The first nine chapters of Stealing Buddha’s Dinner established not only author Bich Minh Nguyen’s community, and family identity but also her culture and her sense of self. I found myself throughout the reading marking in the margins “Food= (blank)” because Nguyen seems to link food to major themes within the work; for instance, on page 75 I marked “Food=Status,” for a line read: “Here, a student was measured by the contents of her lunch bag, which displayed status, class, and parental love.”  The connection is apparent and very vivid in Nguyen’s life: the food you brought to the cafeteria indicated the life you lived and indicated how people should treat you. For me, Nguyen really clarified her life, which at times seems very complicated, by explaining it in plain food terms. It appears that food was not only for survival of her physical body, but her mental body as well.

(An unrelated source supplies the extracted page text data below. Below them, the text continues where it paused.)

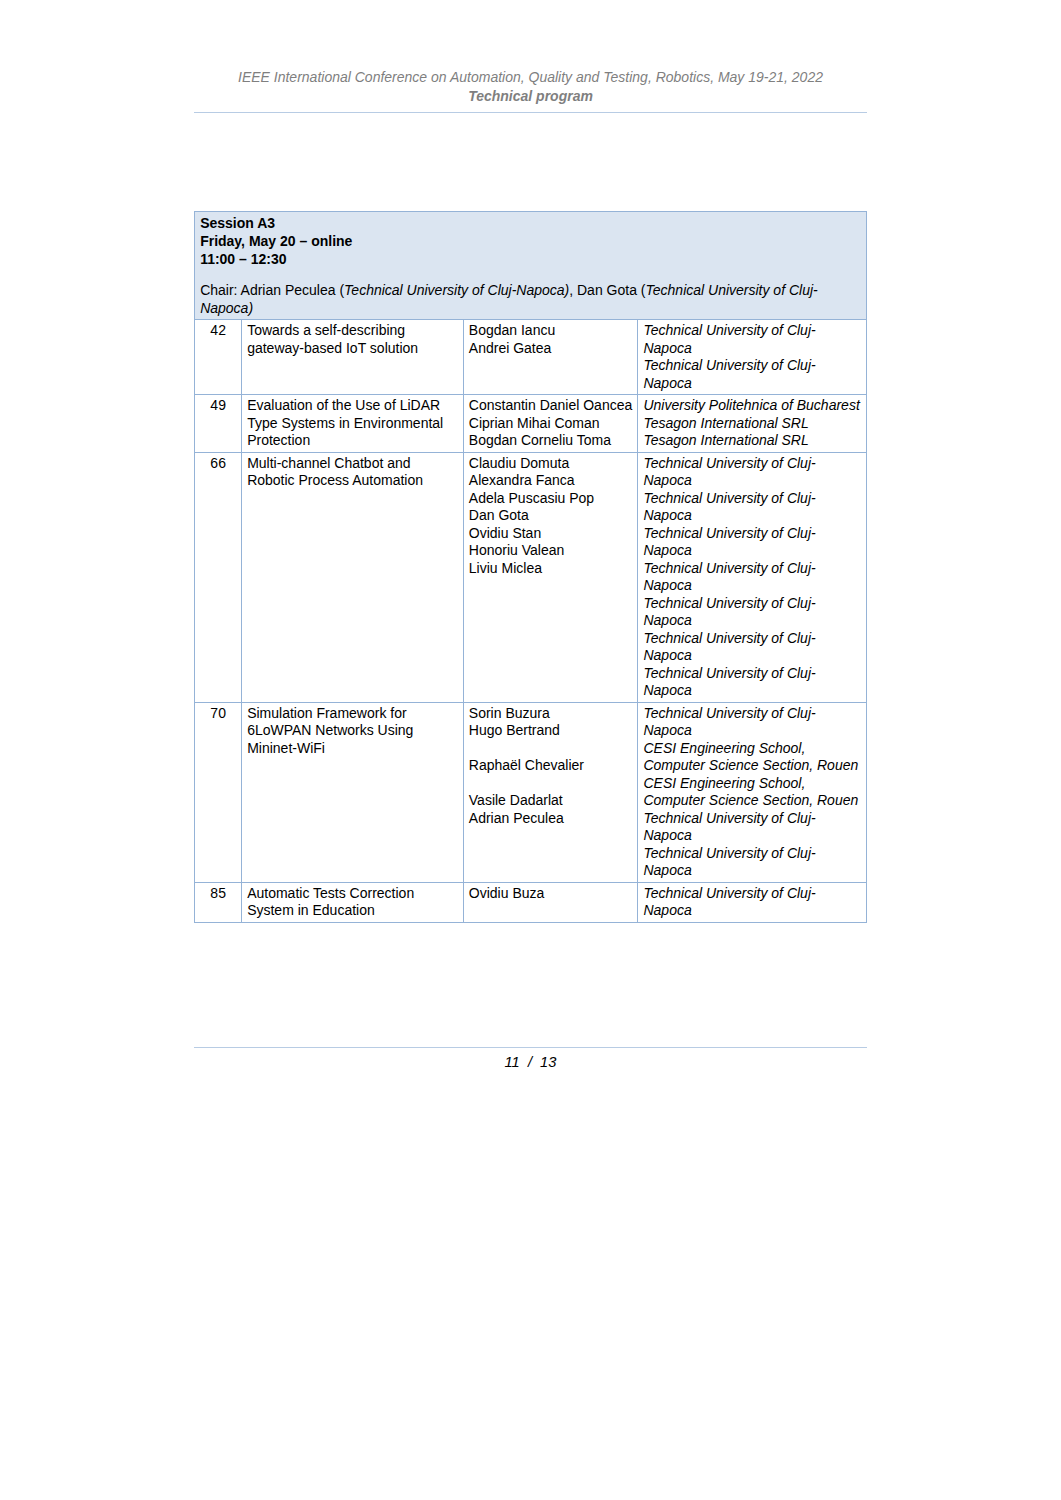IEEE International Conference on Automation, Quality and Testing, Robotics, May 19-21, 2022
Technical program
| Session A3 Friday, May 20 – online 11:00 – 12:30 Chair: Adrian Peculea ( Technical University of Cluj-Napoca) , Dan Gota ( Technical University of Cluj-Napoca) |
| 42 | Towards a self-describing gateway-based IoT solution | Bogdan Iancu Andrei Gatea | Technical University of Cluj-Napoca Technical University of Cluj-Napoca |
| 49 | Evaluation of the Use of LiDAR Type Systems in Environmental Protection | Constantin Daniel Oancea Ciprian Mihai Coman Bogdan Corneliu Toma | University Politehnica of Bucharest Tesagon International SRL Tesagon International SRL |
| 66 | Multi-channel Chatbot and Robotic Process Automation | Claudiu Domuta Alexandra Fanca Adela Puscasiu Pop Dan Gota Ovidiu Stan Honoriu Valean Liviu Miclea | Technical University of Cluj-Napoca Technical University of Cluj-Napoca Technical University of Cluj-Napoca Technical University of Cluj-Napoca Technical University of Cluj-Napoca Technical University of Cluj-Napoca Technical University of Cluj-Napoca |
| 70 | Simulation Framework for 6LoWPAN Networks Using Mininet-WiFi | Sorin Buzura Hugo Bertrand Raphaël Chevalier Vasile Dadarlat Adrian Peculea | Technical University of Cluj-Napoca CESI Engineering School, Computer Science Section, Rouen CESI Engineering School, Computer Science Section, Rouen Technical University of Cluj-Napoca Technical University of Cluj-Napoca |
| 85 | Automatic Tests Correction System in Education | Ovidiu Buza | Technical University of Cluj-Napoca |
11 / 13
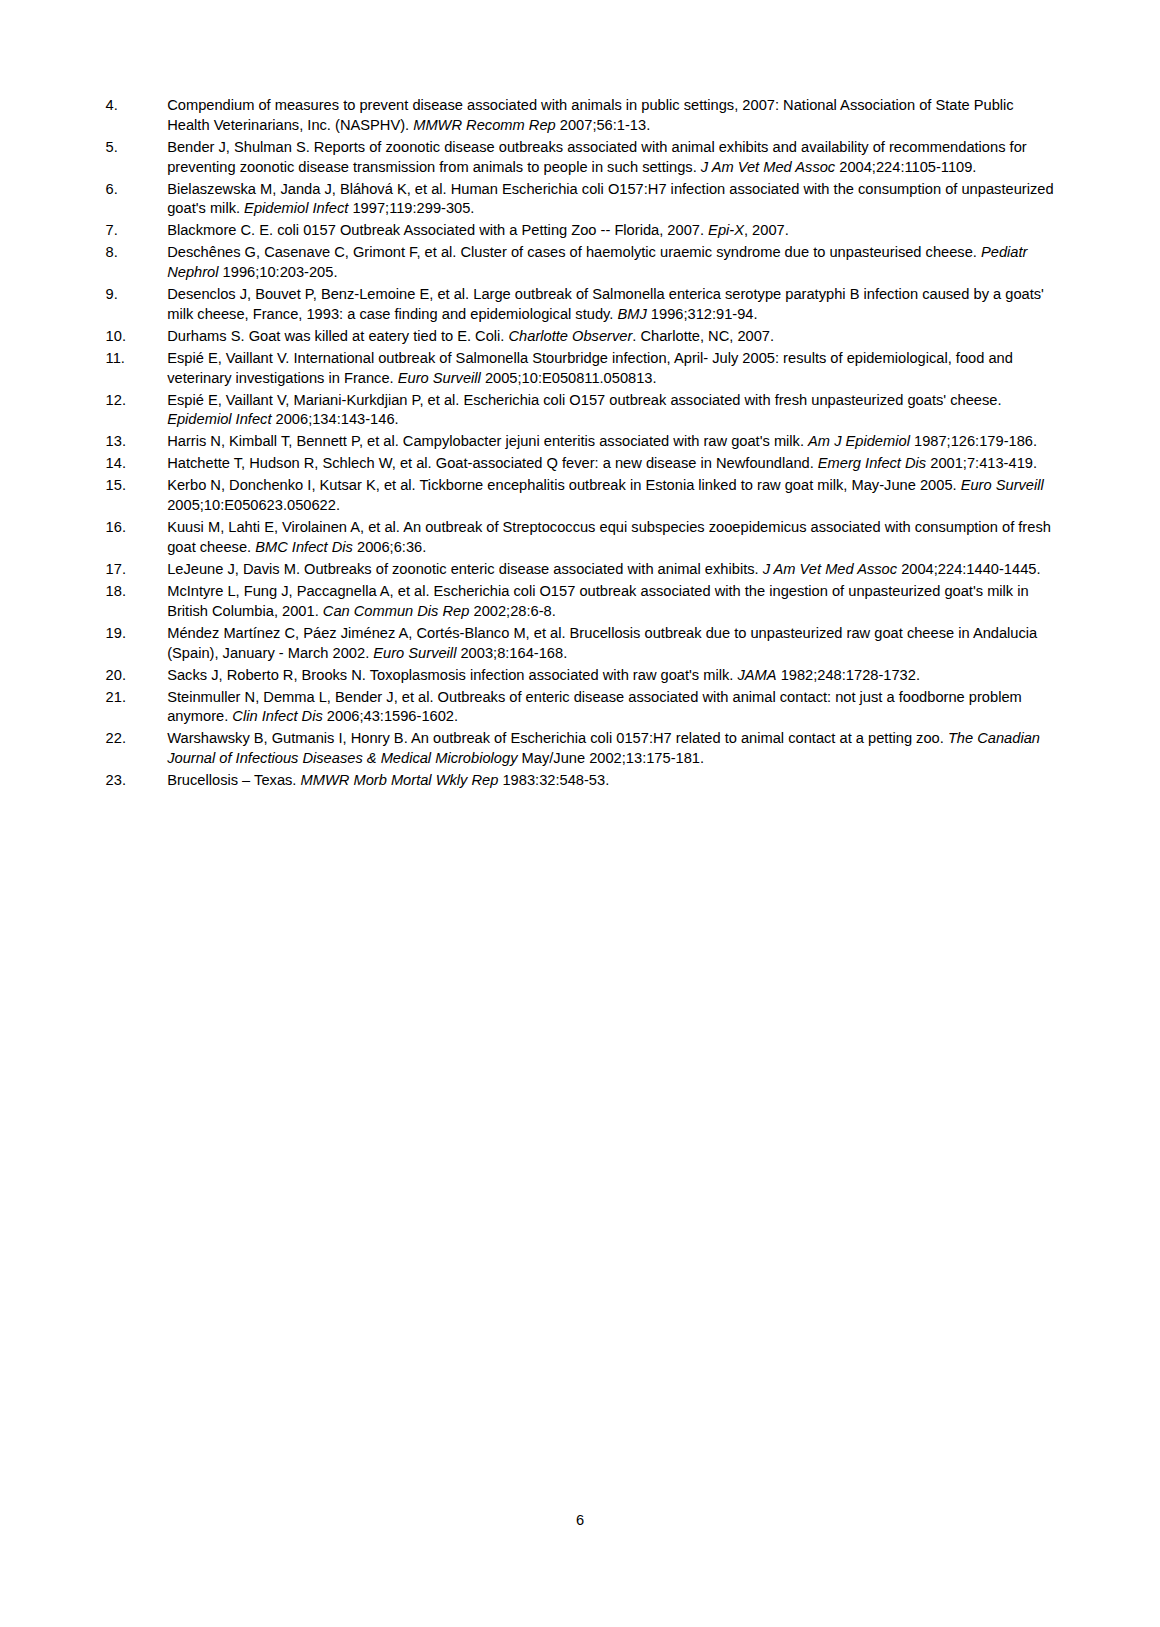4. Compendium of measures to prevent disease associated with animals in public settings, 2007: National Association of State Public Health Veterinarians, Inc. (NASPHV). MMWR Recomm Rep 2007;56:1-13.
5. Bender J, Shulman S. Reports of zoonotic disease outbreaks associated with animal exhibits and availability of recommendations for preventing zoonotic disease transmission from animals to people in such settings. J Am Vet Med Assoc 2004;224:1105-1109.
6. Bielaszewska M, Janda J, Bláhová K, et al. Human Escherichia coli O157:H7 infection associated with the consumption of unpasteurized goat's milk. Epidemiol Infect 1997;119:299-305.
7. Blackmore C. E. coli 0157 Outbreak Associated with a Petting Zoo -- Florida, 2007. Epi-X, 2007.
8. Deschênes G, Casenave C, Grimont F, et al. Cluster of cases of haemolytic uraemic syndrome due to unpasteurised cheese. Pediatr Nephrol 1996;10:203-205.
9. Desenclos J, Bouvet P, Benz-Lemoine E, et al. Large outbreak of Salmonella enterica serotype paratyphi B infection caused by a goats' milk cheese, France, 1993: a case finding and epidemiological study. BMJ 1996;312:91-94.
10. Durhams S. Goat was killed at eatery tied to E. Coli. Charlotte Observer. Charlotte, NC, 2007.
11. Espié E, Vaillant V. International outbreak of Salmonella Stourbridge infection, April- July 2005: results of epidemiological, food and veterinary investigations in France. Euro Surveill 2005;10:E050811.050813.
12. Espié E, Vaillant V, Mariani-Kurkdjian P, et al. Escherichia coli O157 outbreak associated with fresh unpasteurized goats' cheese. Epidemiol Infect 2006;134:143-146.
13. Harris N, Kimball T, Bennett P, et al. Campylobacter jejuni enteritis associated with raw goat's milk. Am J Epidemiol 1987;126:179-186.
14. Hatchette T, Hudson R, Schlech W, et al. Goat-associated Q fever: a new disease in Newfoundland. Emerg Infect Dis 2001;7:413-419.
15. Kerbo N, Donchenko I, Kutsar K, et al. Tickborne encephalitis outbreak in Estonia linked to raw goat milk, May-June 2005. Euro Surveill 2005;10:E050623.050622.
16. Kuusi M, Lahti E, Virolainen A, et al. An outbreak of Streptococcus equi subspecies zooepidemicus associated with consumption of fresh goat cheese. BMC Infect Dis 2006;6:36.
17. LeJeune J, Davis M. Outbreaks of zoonotic enteric disease associated with animal exhibits. J Am Vet Med Assoc 2004;224:1440-1445.
18. McIntyre L, Fung J, Paccagnella A, et al. Escherichia coli O157 outbreak associated with the ingestion of unpasteurized goat's milk in British Columbia, 2001. Can Commun Dis Rep 2002;28:6-8.
19. Méndez Martínez C, Páez Jiménez A, Cortés-Blanco M, et al. Brucellosis outbreak due to unpasteurized raw goat cheese in Andalucia (Spain), January - March 2002. Euro Surveill 2003;8:164-168.
20. Sacks J, Roberto R, Brooks N. Toxoplasmosis infection associated with raw goat's milk. JAMA 1982;248:1728-1732.
21. Steinmuller N, Demma L, Bender J, et al. Outbreaks of enteric disease associated with animal contact: not just a foodborne problem anymore. Clin Infect Dis 2006;43:1596-1602.
22. Warshawsky B, Gutmanis I, Honry B. An outbreak of Escherichia coli 0157:H7 related to animal contact at a petting zoo. The Canadian Journal of Infectious Diseases & Medical Microbiology May/June 2002;13:175-181.
23. Brucellosis – Texas. MMWR Morb Mortal Wkly Rep 1983:32:548-53.
6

                There were several passages I marked with “food=” such as: memories, leverage, celebration, language, tradition, status etc., and they were concepts I would have never linked to food before. The idea of using food as a mark of status or identity is very foreign to people who are welcomed as part of the mainstream. One equation that I found especially interesting was the passage I marked “Food=Assimilation,” on page 53: “…all I wanted was to sit at the dinner table and eat pork chops the way my friends did. Because I could not, because our household did not, I invested such foods with power and allure.” The theme in this passage may not come across as clearly as the first quote I posed, but I still find it to be a very powerful one. Simply because Nguyen’s family doesn’t eat like the rest of general society, they cannot be considered a part of it. It’s difficult to picture something as simple as food having that much power over a culture or society. It makes me question not only the vanity of society, but also the name-brand mentalities of people today.
                Outside of her display of themes, I found Nguyen’s description of food intensely vivid. It made the book incredibly hard to read when I was hungry! Even if I didn’t know the dish that was being presented (usually one of Noi’s), I was still thoroughly engaged in her picture. When Nguyen illustrates the feast celebrating Vinh’s birth, I couldn’t tell when the list was going to stop; she perfectly depicts “shrimp chips dyed in pastel colors, salty Styrofoam that vanished on the tongue,” and “dried persimmons, flat brown each resembling a giant eye,” and the list just goes on and on (36). Her descriptions made me curious about her culture, her national food and also different varieties of food in general. Being someone who doesn’t generally make surprising food choices, the food just sounds exquisite and exotic. It makes me curious to try cha gio, or goi cuon, once I find out what they’re made of first. On an overall basis, Nguyen’s piece so far makes me extremely excited for the second half of the book, and also to be bolder in my own food choice. I wonder if I did try a very exotic food if it would make me want to be more like that culture; then again isn’t America one big “soup” of different delicacies anyway? I guess I won’t have to look too far to find out.